A block reward is a portion of newly minted digital tokens assigned to a user who helps to verify transactions on a blockchain protocol. The users who verify transactions are collectively known as validators, but can also be called stakers or miners – depending on the consensus mechanism used by the blockchain (proof-of-stake or proof-of-work, respectively.)
What are block rewards used for?
Protocols need to provide incentives for distributed volunteer users to discover new blocks in order to secure the network and ensure it continues to operate. Because no central administrator watches over bitcoin (BTC) and all other cryptocurrencies, block rewards serve as the primary financial incentive for people to participate in the network.
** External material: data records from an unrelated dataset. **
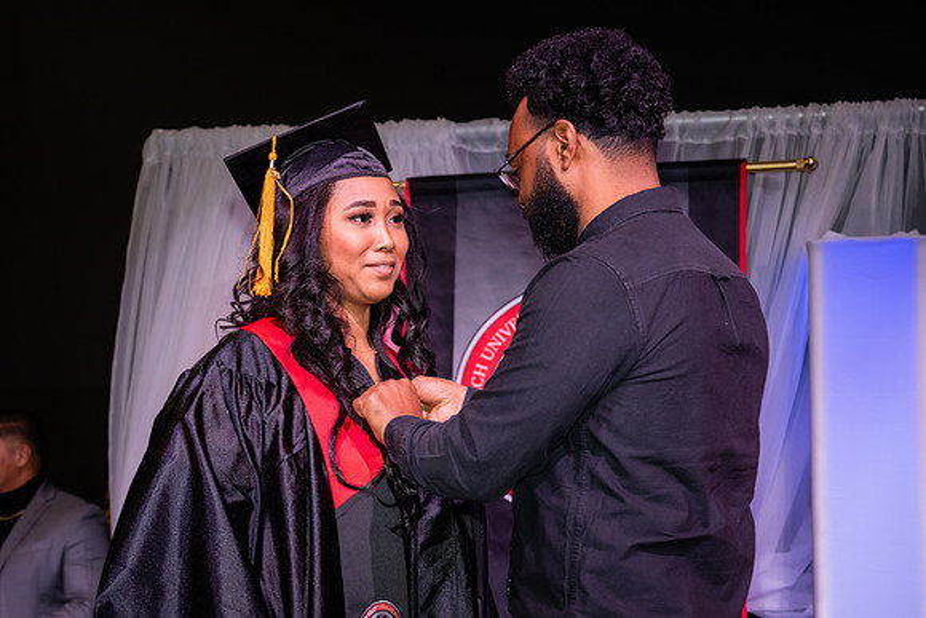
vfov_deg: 16.4
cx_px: 451
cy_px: 344
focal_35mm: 83
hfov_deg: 24.4
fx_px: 2140
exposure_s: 1/160
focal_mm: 70
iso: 1000
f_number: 5.6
As mentioned, block rewards also serve as the exclusive issuance system for releasing newly minted coins into circulation. These are given to each successful validator that discovers (miner) or proposes (staker) new blocks. Sometimes, these rewards are fixed, meaning the same number of tokens are given as block rewards every time, while others gradually decrease the number of coins given as block rewards over time.
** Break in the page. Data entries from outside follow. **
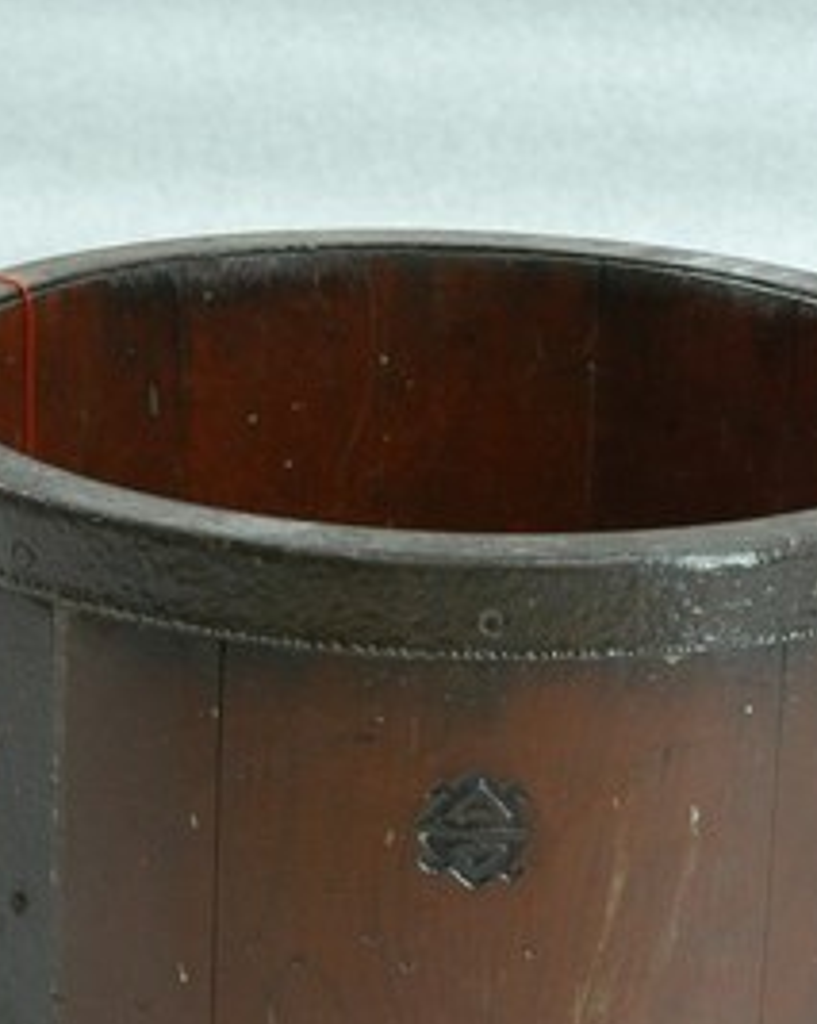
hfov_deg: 9.5
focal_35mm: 162
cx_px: 462
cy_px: 871
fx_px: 4905
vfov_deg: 11.9
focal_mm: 48
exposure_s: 1/5
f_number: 8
Bitcoin goes through a ‘‘halving‘’ roughly every four years, or 210,000 blocks. This means the block reward given to miners systematically halves over its lifespan. Since the last halving in May 2020, successful miners have been receiving 6.25 BTC for each block discovered, which usually takes approximately 10 minutes.
These figures and block reward schedules vary greatly among different projects.
Bitcoin’s block rewards have halved three times since the protocol launched in 2009 and will continue to halve until the total number of coins in circulation reaches the maximum supply of 21 million coins. After that, no more block rewards and no more new coins will enter circulation.
Read More: What Happens When All Bitcoin Are Mined?
Block rewards and transaction fees
It’s also important to note the difference between block rewards and transaction fees. For example, a bitcoin miner will receive both block rewards and any fees attached the transactions they include in the new block. These are entirely separate, and once all bitcoin are mined it’s anticipated that miners will become solely reliant on transaction fees to maintain their operations.
Finally, block rewards are not always denominated in the same tokens being transacted on its blockchain. Stablecoins are a common example of this. In order to maintain a steady exchange rate against fiat currency, these protocols carefully control token supply. Therefore, they often reward their miners with a different native token. The Terra network, for example, rewards miners with its freely floating LUNA token, not with TerraUSD.